Page excerpt:

Back to Nature: Tracing the History of an American Classical Tradition

Back to Nature: Tracing the History of an American Classical Tradition

A significant number of the seminal American composers have staked their artistic claims on some constructed paradigm of “naturalness”: Cage’s randomness, Oliveros’s breathing, Reich’s natural processes, Partch’s natural scale, Branca’s rock vernacular stripped down to its basic strum. Most natural of all: banging on the piano keyboard, so beloved of Ives, Cowell, Varèse, Young, Garland.

Written By

Kyle Gann

To suggest that Henry Cowell had an impact, however indirect, on late-20th-century European music, is still not to prove that there is a specifically American tradition. To do that, we need to trace the relationship of New Musical Resources to composers back home.

In 1927, Cowell received from a friend a copy of Charles Ives‘s Concord Sonata, and realized that Ives had anticipated, by several years, the tone clusters and rhythmic complexities Cowell had outlined in his book. Though Cowell had earlier based his reputation on his invention of tone clusters, he graciously ceded precedence to Ives ever afterward.

The composer who most applied the lessons of New Musical Resources was Conlon Nancarrow (1912-1997), who (following Cowell’s offhand suggestion) bought a player piano to make possible the rhythmic complexities Cowell had only dreamed of. The effects Nancarrow pioneered – different tempos at once, gradual acceleration, phase-shifting of different phrase-lengths and ostinatos – were all forecast in Cowell’s book. To the end of his life, diagrams taken from New Musical Resourceshung on the walls of Nancarrow’s Mexico City studio.

Harry Partch (1902-1974) read Cowell as well, but determined to go further than Cowell in accurately working with intervals smaller than European music had allowed. Seeing Cowell’s ideas through to their logical ends required him to invent a 43-pitch-to-the-octave scale and build special instruments to play it.

The rhythmic structures that John Cage developed in the 1940s were at least partly inspired by Cowell’s arithmetical divisions of rhythmic form.

From the composers already mentioned, one could easily trace a family tree to every American composer of the “eccentric” or “experimental” persuasion. La Monte Young (b. 1935) was vastly impressed by Cage at Darmstadt; without Cage’s silent piece 4’33” as an example, it is difficult to imagine Young coming up with his seminal work Composition #7 1960 (the pitches B and F# “to be held for a long time”). Pauline Oliveros‘s accordion meditation and group improvisations replace the silence of 4’33” with the human breath as a rhythmic archetype. The text-operas of Robert Ashley use an open rhythmic structure reminiscent of Cage’s rhythmic forms in Sonatas and Interludes and other works of the 1940s.

Collected data:
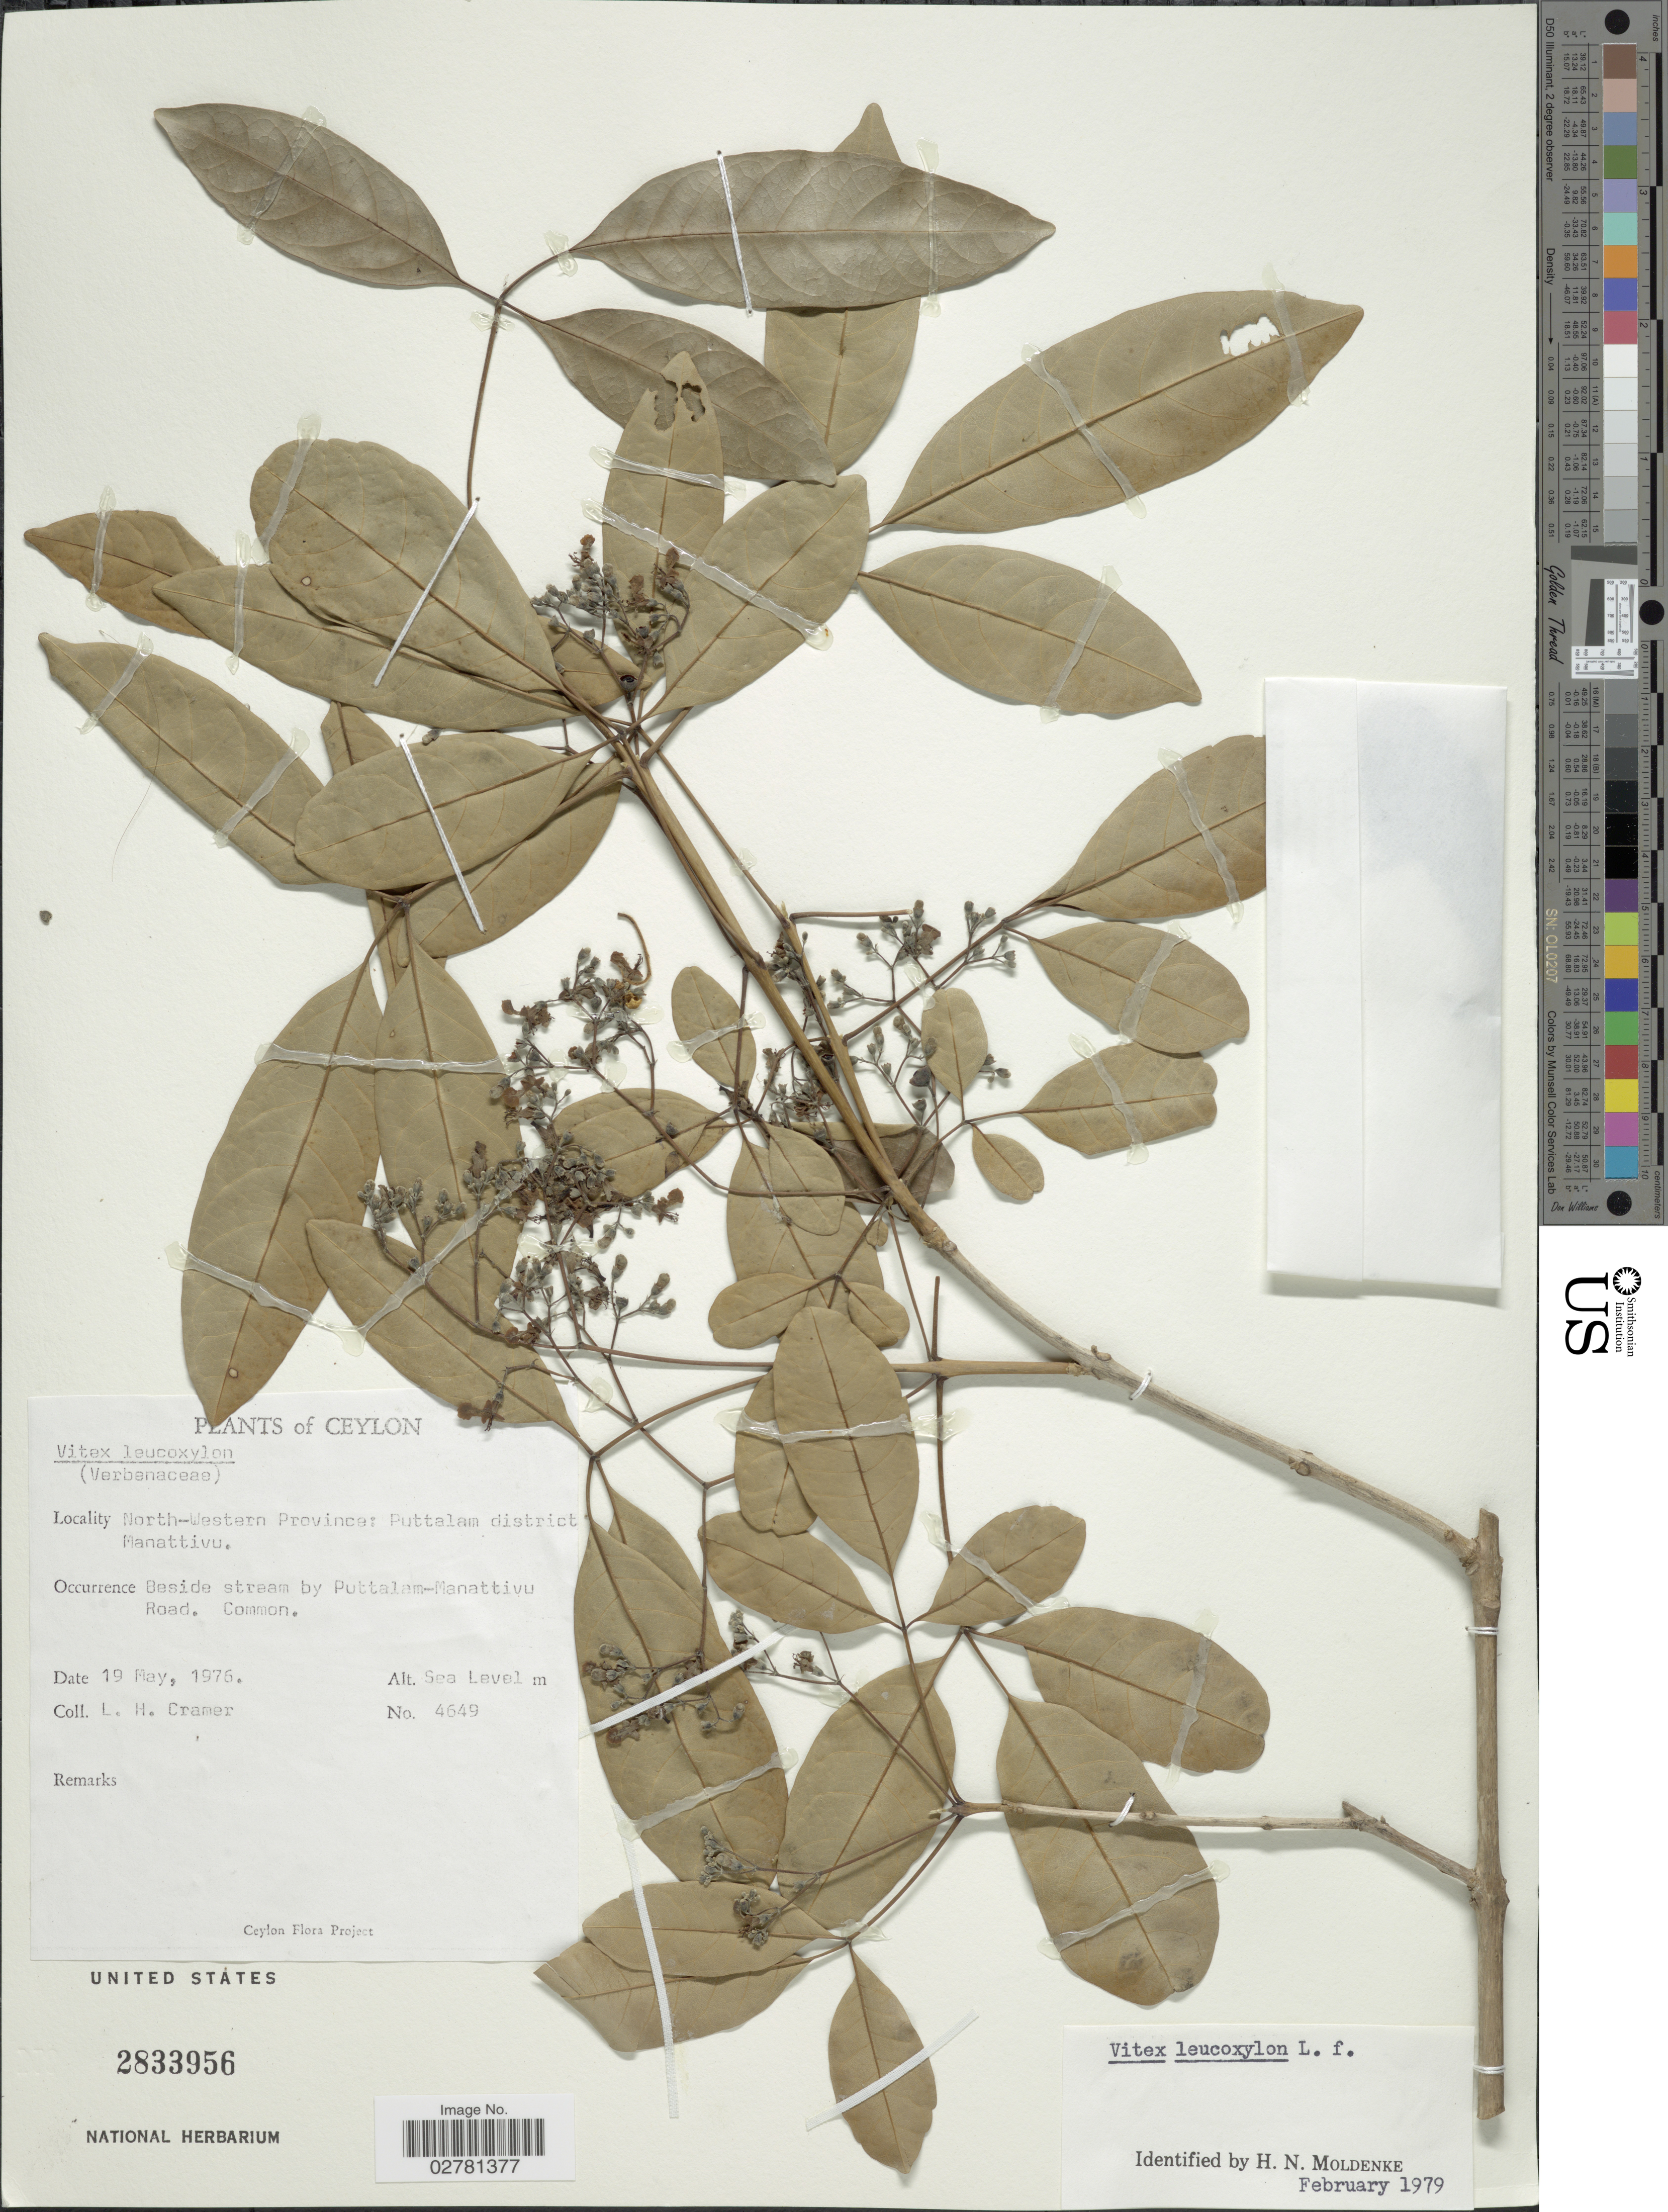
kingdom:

Problems to work on:
(a) According to the essay on the American classical tradition, why did Harry Partch invent a 43-pitch-to-the-octave scale and build special instruments? Answer in one to three sentences.
(b) Answer these questions from the essay on the American classical tradition, one per line:
(i) In what year did Cowell receive a copy of Ives's Concord Sonata?
(ii) In which city was Nancarrow's studio located?
(iii) Which two pitches does La Monte Young's Composition #7 1960 call for?
The material plays no part in this work.

Responses by task:
(a) Partch had read Cowell but resolved to go further than him in working accurately with intervals smaller than European music had allowed. Carrying Cowell's ideas through to their logical ends required him to invent the 43-pitch scale and build instruments that could play it.

(b)
(i) 1927
(ii) Mexico City
(iii) B and F#